简介：Granulocyte巨噬细胞刺激殖民地的因素(GM-CSF)secreting细胞的肿瘤疫苗在鼠科的模型和病人受不了癌症贡献有势力antitumor免疫者回答的正式就职。Hepatocellular癌(HCC)是在中国的最经常、恶意的癌症之一。第一次，我们描述释放向与这类癌症作斗争代表步的疫苗的策略的GM-CSF。在这研究，一个旁观者对鼠科的HCC的基于房间的GM-CSFsecreting疫苗，Hepa1-6/B78H1-GM-CSF，与cyclophosphamide(CY)的低剂量被共同管理。在与肿瘤和种痘质问以后，免疫学的试金证明细胞的antitumor免疫者回答高效地被激活并且肿瘤开发显著地被延迟，它依赖于有CY的协同作用。
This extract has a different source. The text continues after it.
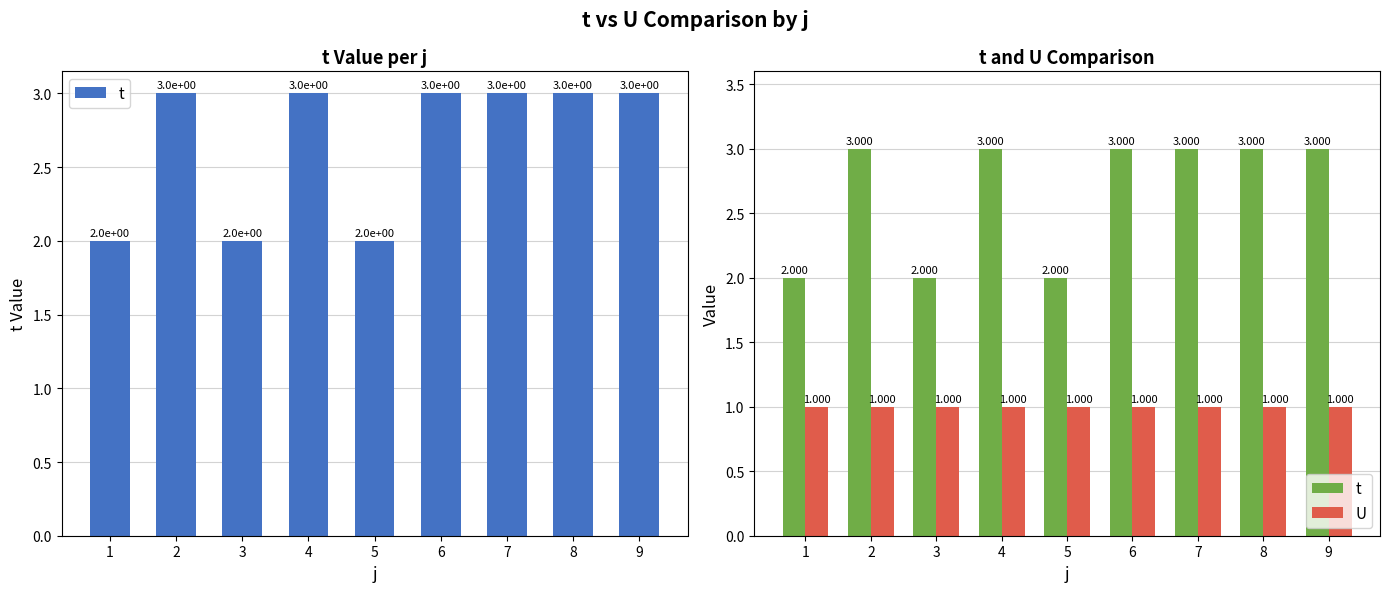

What are all the series names shown in the legend?

t, U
在鼠科的模型的anti-HCC疫苗的有希望的结果表明未来的可行性为在HCC病人的这治疗的临床的申请。

简介：Objectiveandbackground:Althoughp21rashasbeenreportedtobeupregulatedinhepatocellularcarcinomacomplicatingchronichepatitisCtypeI,p21rashasadifferentroleinadvancedstages,asithasbeenfoundtobedownregulated.Thegoalofthisstudywastoinvestigatethestatusofp21rasinearly-stage/low-gradeandlate-stage/high-gradehepatocellularcarcinomaanditspossiblelinktoapoptosis.Materialandmethods:Thirty-fivecaseseachofchronicHCVhepatitistype4(groupI)andcirrhosiswithhepatocellularcarcinoma(HCC)complicatingchronicHCVhepatitis(groupsIIandIII)wereimmunohistochemicallyevaluatedusingap21raspolyclonalantibody.Theapoptoticindexwasdeterminedinhistologicsectionsusingtheterminaldeoxynucleotidyltransferase-mediatedd-UTPbiotinnickendlabeling(TUNEL)assay.Results:Significantdifferences(P=0.001)weredetectedinp21rasproteinexpressionbetweenthethreegroups.Anear2-foldincreaseinp21rasstainingwasobservedinthecirrhoticcasescomparedtothehepatitiscases,andp21rasexpressionwasdecreasedintheHCCgroup.p21rasexpressioncorrelatedwithstage(r=0.64,P=0.001)andgrade(r=-0.65,P=0.001)intheHCCgroupandgradeintheHCVgroup(r=0.44,P=0.008).Bothp21rasexpressionandTUNEL-LIweresignificantlylowerinlargeHCCscomparedtosmallHCCs(P=0.01each).TheTUNELvalueswerenegativelycorrelatedwithstageintheHCCgroup(r=-0.85,P=0.001).TheTUNELvalueswerealsonegativelycorrelatedwithgradeinboththeHCVandHCCgroups(r=0.89,P=0.001andr=-0.53,P=0.001,respectively).Thep21rasscoresweresignificantlycorrelatedwiththeTUNEL-LIvaluesintheHCCgroup(r=0.63,P=0.001)andHCVgroup(r=0.88,P=0.001).Conclusions:p21rasactsasaninitiatorinHCCcomplicatingtype4chronicHCVandisdownregulatedwithHCCprogression,whichmostlikelypromotestumorcellsurvivalbecauseitfacilitatesthedownregulationofapoptosiswithtumorprogression.